Les groupes environnementaux ne sont pas encore convaincus. La Tamarisk Coalition, créée en 1999 pour lutter contre le tamaris, continue de supprimer chaque année la plante sur des centaines d'acres de terres dans le sud-ouest (bien que le but non lucratif se concentre maintenant sur la santé des cours d'eau et non pas simplement sur l'éradication des plantes envahissantes).

Mark Larson, un résident de Scottsdale et président de la Maricopa Audubon Society, estime que le tamaris évince les peupliers Fremont et les saules de Goodding, les espèces indigènes traditionnelles, ainsi que le vol des arbres.

«La plupart des sciences de l’environnement que je connais et que j’ai rencontrées au cours d’une carrière de 35 ans n’est rien d’autre que la conséquence de l’introduction d’une espèce envahissante en provenance d’Afrique qui n’a pas sa place ici et n’aurait jamais dû être introduite», dit-il.

Le chapitre du comté de Maricopa de la société Audubon n’enlève pas le tamaris par manque de volontaires, mais les membres sont des rédacteurs de lettres passionnés et ont commencé à se préoccuper de la question il ya 20 ans, ajoute-t-il. Larson pense que le tamaris devrait rester là où se trouve le moucherolle, mais nulle part ailleurs.

Bien que le chapitre du Grand Canyon du Sierra Club ne travaille pas actuellement sur le tamaris, le groupe est sensible aux complications de la question.

«Nous en avons retiré du Rio Salado, du Verde et beaucoup de l’Agua Fria», explique Sandy Bahr, directrice du chapitre. «Nous voudrions voir la végétation endémique indigène restaurée, en particulier les peupliers et les saules, mais comprenons que nous devons avoir des régimes d'écoulement plus naturels pour soutenir ces arbres.

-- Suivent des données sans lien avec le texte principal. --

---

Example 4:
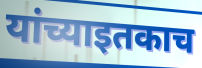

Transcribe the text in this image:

यांच्याइतकाच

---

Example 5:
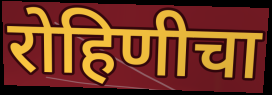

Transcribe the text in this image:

रोहिणीचा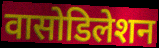
वासोडिलेशन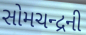
સોમચન્દ્રનીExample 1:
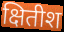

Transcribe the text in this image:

क्षितीश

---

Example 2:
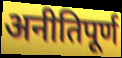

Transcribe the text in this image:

अनीतिपूर्ण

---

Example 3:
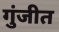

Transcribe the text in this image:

गुंजीत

«Nous ne voulons pas de rivières ni de ruisseaux stériles, mais nous souhaitons idéalement travailler pour avoir une végétation indigène. Cela étant dit, nous savons que le moucherolle du sud-ouest de la saule utilise du tamaris et que les moucherolles sont en danger, le retrait doit donc prendre en compte l'impact sur ces espèces et d'autres, en particulier lorsqu'il n'y a pas d'alternative », a déclaré Bahr dans un courrier électronique.

Dans le parc Papago à Phoenix, où il y a beaucoup d'eau pour les plantes, on peut voir une grande variété de végétation, y compris, à gauche du palmier, du cèdre salé. Dans le parc Papago à Phoenix, où il y a beaucoup d'eau pour les plantes, on peut voir une grande variété de végétation, y compris, à gauche du palmier, du cèdre salé. (Audra Arbas)

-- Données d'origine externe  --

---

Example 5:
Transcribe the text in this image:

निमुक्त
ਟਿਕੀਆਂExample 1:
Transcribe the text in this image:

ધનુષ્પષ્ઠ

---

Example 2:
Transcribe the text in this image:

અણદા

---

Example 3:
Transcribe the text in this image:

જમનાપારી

Toute décision sur la manière de traiter la plante dépend en fin de compte du contexte. Selon Chew, les gestionnaires de zone veulent une végétation sauvage ou une rivière pouvant être utilisée pour la pêche et autres loisirs, laissant le tamaris seul ou le retirant. Dans ce cas, le cèdre sel devrait être géré comme toute autre grande plante.

Chew a même dû gérer lui-même un peu. Il a dû enlever un plant de tamaris lorsqu'il a découvert qu'il poussait au milieu d'un lit surélevé dans son potager près de South Mountain, à Phoenix. «Je viens juste de jardiner», lance-t-il. Il n'est pas revenu, pas encore.